Task objective: Update the text read from the records by replacing "Máy bơm" with "Máy bơm nước" wherever it occurs, changing nothing else. Reproduce only the text and leave the pictures out of the answer.

Records provided:
[Start of Attachment]

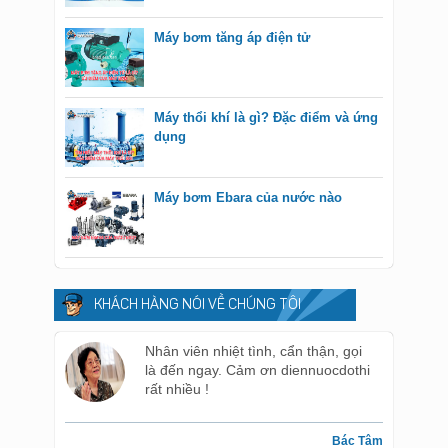
Máy bơm tăng áp điện tử
Máy thổi khí là gì? Đặc điểm và ứng
dụng
Máy bơm Ebara của nước nào
KHÁCH HÀNG NÓI VỀ CHÚNG TÔI
Nhân viên nhiệt tình, cẩn thận, gọi
là đến ngay. Cảm ơn diennuocdothi
rất nhiều !
Bác Tâm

[End of Attachment]

Finished task:
Máy bơm nước tăng áp điện tử
Máy thổi khí là gì? Đặc điểm và ứng
dụng
Máy bơm nước Ebara của nước nào
KHÁCH HÀNG NÓI VỀ CHÚNG TÔI
Nhân viên nhiệt tình, cẩn thận, gọi
là đến ngay. Cảm ơn diennuocdothi
rất nhiều !
Bác Tâm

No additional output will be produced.